Mozambique President Armando Guebuza inaugurated the rehabilitated Massingir Dam June 4 on Mozambique’s Olifants River.
Construction of Massingir began in Mozambique’s late colonial period in 1973. It was completed in 1977, two years after independence. However serious defects resulted in leaks that prevented the reservoir from holding more than 40 percent of its capacity. That reduced irrigation potential 60 percent and delayed a plan to build a 40-MW hydro plant.
Mozambique’s information agency, Agencia de Informacao de Mocambique (AIM), said the defects have been corrected, making its reservoir the second largest in the country, at 2.8 billion cubic meters. The largest is at 2,040-MW Cahora Bassa Dam. (HNN 5/24/07)

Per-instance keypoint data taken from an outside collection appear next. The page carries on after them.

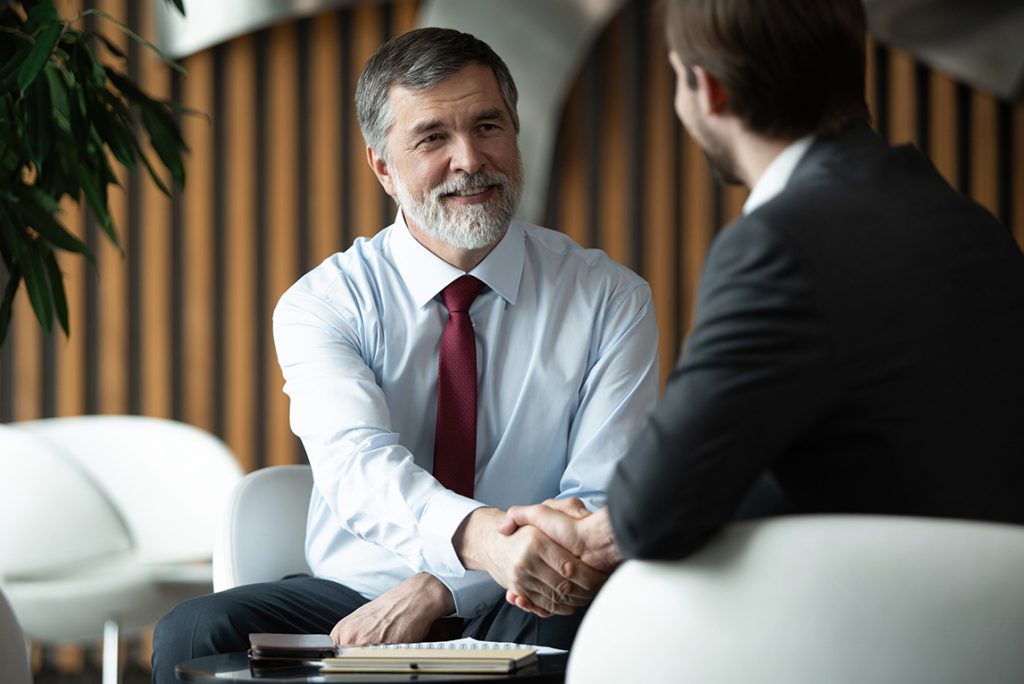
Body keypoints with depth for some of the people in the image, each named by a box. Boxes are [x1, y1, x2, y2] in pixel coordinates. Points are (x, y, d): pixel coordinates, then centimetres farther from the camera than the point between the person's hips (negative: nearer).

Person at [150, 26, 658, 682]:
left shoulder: (611, 301, 1)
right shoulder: (322, 304, -1)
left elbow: (604, 500, -8)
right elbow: (359, 464, -21)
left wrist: (440, 588, -24)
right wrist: (481, 537, -44)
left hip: (515, 617, 0)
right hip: (352, 600, 1)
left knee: (565, 627, -37)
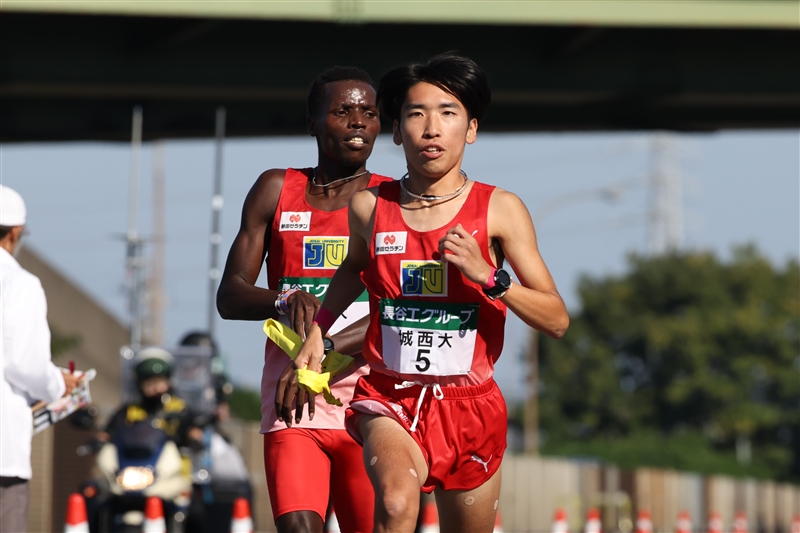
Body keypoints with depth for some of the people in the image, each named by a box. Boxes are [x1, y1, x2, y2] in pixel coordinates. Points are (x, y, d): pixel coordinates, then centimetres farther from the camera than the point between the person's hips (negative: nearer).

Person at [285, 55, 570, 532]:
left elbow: (557, 320, -7)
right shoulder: (370, 207, 1)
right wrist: (317, 331, 18)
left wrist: (485, 275, -19)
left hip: (469, 404, 1)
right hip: (389, 402, -1)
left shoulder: (499, 210, -5)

AIM said the repairs make it possible for Massingir to meet its original goals of irrigating 90,000 hectares, controlling floods in the Limpopo River Valley, and generating electricity.
Earlier this year, the African Development Fund (ADF) approved a supplementary loan of 17 million Units of Account (US$25.58 million) for rehabilitation of Massingir and its irrigation facilities in Gaza Province. (HNN 3/8/07)
An ADF loan of 55 million Units of Account (US$82.7 million) was approved in 1993 for rehabilitation and completion of Massingir Dam and rehabilitation of an irrigation scheme downstream. Supplementary activities estimated to cost 18.8 million Units of Account (US$28.3 million) are expected to complete the project.
The ADF loan is to finance 90 percent of the total project costs, with the Mozambique government supplying the remainder.
Additional rehabilitation is to include construction of an additional auxiliary spillway to ensure the dam’s safety, reinforcement of the foundation, and additional grouting and relief wells.